En plena Represión-Party se actúa ya sin el menor freno. El Ministerio de Fernández Díaz se propone imponer límites de velocidad a los peatones y obligarlos a pasar un control de alcoholemia y drogas cuando 'la autoridad' estime que han cometido alguna infracción. Entre otras cosas. Cómo será de demencial la ley de la DGT que hasta el Consejo de Estado le ha pedido que se moderen un poco. Es de no creer lo que nos ocurre en España.

Si lo que está ejecutando el PP aterra, todavía causa más miedo el consentimiento, la indiferencia social. Hay un sector de la población que se siente muy cómodo atado y recortando las libertades de los demás con su propia actitud. Tienen que distraerse, además, los angelitos. Las noticias más vistas en los diarios tradicionales, los trending topics de Twitter, nos muestran –no siempre pero ya a menudo– una sociedad cada vez más entregada a la basura mediática, al fútbol y otros deportes, a los famosos (con especial querencia por sus esperpentos), a la huida, a la anestesia.

Tras distintos aperitivos a lo largo de la semana, la cita principal es el sábado por la noche. Ávidos de saber más sobre la difícil situación que vivimos, ocupan sitio en la grada virtual para terminar simplemente por apuntarse o rechazar a los Inda o los Marhuenda. Hasta hay espacio para las cuñas de propaganda al calor del éxito. Muy gráficas, sin embargo: Pablo y Pablo, el duelo de los sábados. Vaya. Era la noticia más vista en ABC el domingo. En La Vanguardia, un buen periódico, lo que más interesaba era esto: “No se olvide de apagar el wi-fi por la noche” y “Una becaria deja su trabajo en Wall Street para dedicarse al porno”.

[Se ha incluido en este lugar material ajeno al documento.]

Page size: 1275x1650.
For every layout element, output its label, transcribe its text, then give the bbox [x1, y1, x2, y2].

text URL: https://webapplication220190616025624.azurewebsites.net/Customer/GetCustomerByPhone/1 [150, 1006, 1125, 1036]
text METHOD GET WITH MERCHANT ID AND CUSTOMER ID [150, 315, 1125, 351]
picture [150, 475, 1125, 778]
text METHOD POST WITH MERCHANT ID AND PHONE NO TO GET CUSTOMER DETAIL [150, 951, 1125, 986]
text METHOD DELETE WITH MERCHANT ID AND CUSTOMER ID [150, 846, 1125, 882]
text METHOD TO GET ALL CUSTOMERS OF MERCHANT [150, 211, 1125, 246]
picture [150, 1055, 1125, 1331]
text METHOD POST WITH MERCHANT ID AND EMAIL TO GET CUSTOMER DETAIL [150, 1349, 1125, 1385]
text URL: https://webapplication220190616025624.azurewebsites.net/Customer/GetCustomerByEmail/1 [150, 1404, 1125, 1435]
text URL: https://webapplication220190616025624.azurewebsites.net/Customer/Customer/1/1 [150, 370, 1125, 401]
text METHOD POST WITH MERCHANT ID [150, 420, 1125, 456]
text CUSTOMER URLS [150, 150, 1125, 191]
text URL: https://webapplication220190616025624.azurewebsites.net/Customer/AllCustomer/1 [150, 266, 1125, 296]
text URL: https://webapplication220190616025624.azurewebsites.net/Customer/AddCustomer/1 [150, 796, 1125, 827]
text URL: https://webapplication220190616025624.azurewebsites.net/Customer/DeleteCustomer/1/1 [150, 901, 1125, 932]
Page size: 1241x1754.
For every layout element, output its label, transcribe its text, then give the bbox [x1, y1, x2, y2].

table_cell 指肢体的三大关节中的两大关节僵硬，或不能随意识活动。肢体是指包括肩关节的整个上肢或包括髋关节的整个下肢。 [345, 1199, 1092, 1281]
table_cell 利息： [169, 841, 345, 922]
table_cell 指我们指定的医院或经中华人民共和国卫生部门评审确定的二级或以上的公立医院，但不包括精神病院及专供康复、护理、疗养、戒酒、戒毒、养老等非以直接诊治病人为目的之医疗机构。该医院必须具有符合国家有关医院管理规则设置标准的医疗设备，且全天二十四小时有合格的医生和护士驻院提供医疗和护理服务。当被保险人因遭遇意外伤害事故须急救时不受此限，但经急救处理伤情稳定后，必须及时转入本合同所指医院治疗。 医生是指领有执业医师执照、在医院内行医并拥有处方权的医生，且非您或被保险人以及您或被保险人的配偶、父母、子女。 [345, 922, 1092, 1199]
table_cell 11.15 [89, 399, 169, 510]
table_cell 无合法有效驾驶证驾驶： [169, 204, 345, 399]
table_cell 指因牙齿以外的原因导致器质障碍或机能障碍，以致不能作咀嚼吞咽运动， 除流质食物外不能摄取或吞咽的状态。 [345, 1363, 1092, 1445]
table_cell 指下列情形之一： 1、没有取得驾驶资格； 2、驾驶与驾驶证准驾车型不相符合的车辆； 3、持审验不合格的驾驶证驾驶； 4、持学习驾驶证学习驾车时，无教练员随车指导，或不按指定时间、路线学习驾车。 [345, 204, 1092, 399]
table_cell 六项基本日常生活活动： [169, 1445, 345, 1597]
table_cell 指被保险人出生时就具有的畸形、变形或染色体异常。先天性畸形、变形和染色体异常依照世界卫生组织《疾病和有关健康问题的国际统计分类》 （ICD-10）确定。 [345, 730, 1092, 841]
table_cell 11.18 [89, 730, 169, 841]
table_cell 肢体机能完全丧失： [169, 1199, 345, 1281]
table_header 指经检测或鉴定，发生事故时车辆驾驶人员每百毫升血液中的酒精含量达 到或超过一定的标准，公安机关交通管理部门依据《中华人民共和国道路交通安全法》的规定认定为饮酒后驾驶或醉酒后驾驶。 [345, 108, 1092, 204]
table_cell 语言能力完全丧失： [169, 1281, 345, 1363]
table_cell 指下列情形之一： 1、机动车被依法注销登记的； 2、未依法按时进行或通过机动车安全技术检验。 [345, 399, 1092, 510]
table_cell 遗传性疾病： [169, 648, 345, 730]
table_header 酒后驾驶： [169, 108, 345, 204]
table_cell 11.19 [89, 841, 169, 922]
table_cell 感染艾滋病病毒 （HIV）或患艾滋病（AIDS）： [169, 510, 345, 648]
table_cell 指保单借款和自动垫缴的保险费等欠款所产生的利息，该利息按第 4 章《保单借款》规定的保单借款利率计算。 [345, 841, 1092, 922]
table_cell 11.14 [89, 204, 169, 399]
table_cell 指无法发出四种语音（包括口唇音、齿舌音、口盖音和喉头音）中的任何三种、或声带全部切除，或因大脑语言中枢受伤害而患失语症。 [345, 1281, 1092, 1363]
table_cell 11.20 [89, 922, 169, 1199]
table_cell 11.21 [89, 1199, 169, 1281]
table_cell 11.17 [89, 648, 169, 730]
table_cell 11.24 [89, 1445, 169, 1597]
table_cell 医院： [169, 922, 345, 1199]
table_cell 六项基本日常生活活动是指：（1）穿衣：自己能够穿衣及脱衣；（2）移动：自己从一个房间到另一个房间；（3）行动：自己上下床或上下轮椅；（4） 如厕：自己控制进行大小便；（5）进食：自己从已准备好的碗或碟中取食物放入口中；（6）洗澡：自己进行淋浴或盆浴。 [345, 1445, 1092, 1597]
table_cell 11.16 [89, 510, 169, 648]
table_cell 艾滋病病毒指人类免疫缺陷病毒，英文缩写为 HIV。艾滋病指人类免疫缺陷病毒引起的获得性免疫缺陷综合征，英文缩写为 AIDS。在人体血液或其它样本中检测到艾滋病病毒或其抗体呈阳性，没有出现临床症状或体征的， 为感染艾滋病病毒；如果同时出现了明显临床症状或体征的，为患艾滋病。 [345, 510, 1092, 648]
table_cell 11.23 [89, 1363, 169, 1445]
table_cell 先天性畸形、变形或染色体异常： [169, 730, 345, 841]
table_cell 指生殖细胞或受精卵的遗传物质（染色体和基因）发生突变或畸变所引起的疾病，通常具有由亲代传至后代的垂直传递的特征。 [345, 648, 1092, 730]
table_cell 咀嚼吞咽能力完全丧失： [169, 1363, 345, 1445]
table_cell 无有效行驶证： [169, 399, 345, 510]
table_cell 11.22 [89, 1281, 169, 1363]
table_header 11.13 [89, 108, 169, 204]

Y, mientras, el PP, a su tarea. Sin provocar grandes revuelos. Se llega a la terrible conclusión de que a muchos españoles no les importa la democracia. No creen en ella, les da igual que se la quiten o restrinjan. En aras de una pretendida seguridad que en absoluto se garantiza controlando y reprimiendo a todos, castigando hasta el pensamiento. Ni siquiera se cuestionan las razones que esconden estas medidas. En realidad, no les incomodan, les dan igual.

Es una vieja tradición. Son los del “Viva las caenas” que recibieron encantados al Borbón Fernando VII. Los que hartaron a Amadeo de Saboya hasta que se fuera diciendo a España: ahí te quedas. Los que mataron a Prim. Los que detuvieron las ideas de progreso pioneras incluso en la Edad Media. Distintos historiadores han reseñado el peso del analfabetismo (hoy funcional, cívico y político) en España. En el siglo XIX, el real alcanzaba al 70%, lo que ya no ocurría a ese nivel en países de nuestro entorno. Lo hemos pagado y pagamos muy caro. Solo la educación, en conocimientos y en decencia, puede cambiar esta condena que amenaza ser de cadena perpetua.

La democracia debería contar con mecanismos de defensa contra quienes dentro del sistema defienden, apoyan y votan postulados antidemocráticos. Una ola de involucionismo recorre el mundo y en ella el Gobierno del PP está en la avanzadilla. Pero hay otra España, otra gente, otra sociedad. Cada vez más pujante, cada vez más consciente de que nos lo jugamos todo si aceptamos perder esta nueva batalla.